How can Wikipedia help? Jacobs proposed that we can use Wikipedia in our instruction sessions to discuss evaluation without relying on the old banking system of knowledge. She mentions that many of her students parrot back to her that you shouldn’t use Wikipedia is research because it is unreliable, anyone can change it, and the instructor prefers that they don’t cite it. Yet of course, many of the students and librarians admit they have recently used the resource. Since instructors frequently request in sessions that we address the “Wikipedia problem” Jacobs suggests that this is one of our moments to engage with critical pedagogy through the use of problem posing. Engaging in a dialog with our students about information on Wikipedia can help break up the binaries we have been teaching about information for decades. Having students discuss Wikipedia talk pages and to see the current debate over different topics clearly illustrates the ways in which information is not objective. What is considered a valid reference and fact is always up for debate. This scholarly debate on Wikipedia forums can highlight the same issues we face with more “scholarly” resources in our collections, especially other encyclopedias. Posing these questions to students and acting as a co-investigator of Wikipedia will still accomplish what that instructor asked for. Yes, you have been able to show why you may not want to cite Wikipedia in your college level research paper. At the same time you’ve hopefully arrived at a more complex understanding of what is reliable information with your students than simply having them repeat the usual Wikipedia argument.

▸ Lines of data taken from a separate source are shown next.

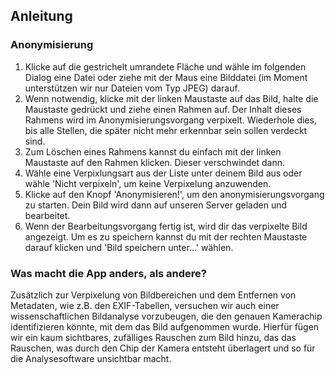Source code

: ## Anleitung
### Anonymisierung
1. Klicke auf die gestrichelt umrandete Fläche und wähle im folgenden Dialog eine Datei oder ziehe mit der Maus eine Bilddatei (im Moment unterstützen wir nur Dateien vom Typ JPEG) darauf.
1. Wenn notwendig, klicke mit der linken Maustaste auf das Bild, halte die Maustaste gedrückt und ziehe einen Rahmen auf. Der Inhalt dieses Rahmens wird im Anonymisierungsvorgang verpixelt. Wiederhole dies, bis alle Stellen, die später nicht mehr erkennbar sein sollen verdeckt sind.
1. Zum Löschen eines Rahmens kannst du einfach mit der linken Maustaste auf den Rahmen klicken. Dieser verschwindet dann.
1. Wähle eine Verpixlungsart aus der Liste unter deinem Bild aus oder wähle 'Nicht verpixeln', um keine Verpixelung anzuwenden.
1. Klicke auf den Knopf 'Anonymisieren!', um den anonymisierungsvorgang zu starten. Dein Bild wird dann auf unseren Server geladen und bearbeitet.
1. Wenn der Bearbeitungsvorgang fertig ist, wird dir das verpixelte Bild angezeigt. Um es zu speichern kannst du mit der rechten Maustaste darauf klicken und 'Bild speichern unter...' wählen.

### Was macht die App anders, als andere?
Zusätzlich zur Verpixelung von Bildbereichen und dem Entfernen von Metadaten, wie z.B. den EXIF-Tabellen, versuchen wir auch einer wissenschaftlichen Bildanalyse vorzubeugen, die den genauen Kamerachip identifizieren könnte, mit dem das Bild aufgenommen wurde. Hierfür fügen wir ein kaum sichtbares, zufälliges Rauschen zum Bild hinzu, das das Rauschen, was durch den Chip der Kamera entsteht überlagert und so für die Analysesoftware unsichtbar macht.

I will be teaching a library instruction session on Tuesday where the instructor has asked me to talk about the “pitfall of Wikipedia” in response to a plagiarism issues they’ve had earlier in the semester. I look forward to seeing if the sort of discussion recommended by Jacobs is more fruitful than previous renditions of the Wikipedia talk I’ve given.
References
- Jacobs, H. (2010).“Posing the Wikipedia “Problem”: Information Literacy and the Praxis of Problem- Posing in Library Instruction” In Accardi, M. T., Drabinski, E., & Kumbier, A., Critical library instruction: theories and methods. Duluth, Minn: Library Juice Press.
- Seale, M. (2010). “Information Literacy Standards and the Politics of Knowledge Production: Using User- Generated Content to Incorporate Critical Pedagogy” In Accardi, M. T., Drabinski, E., & Kumbier, A., Critical library instruction: theories and methods. Duluth, Minn: Library Juice Press.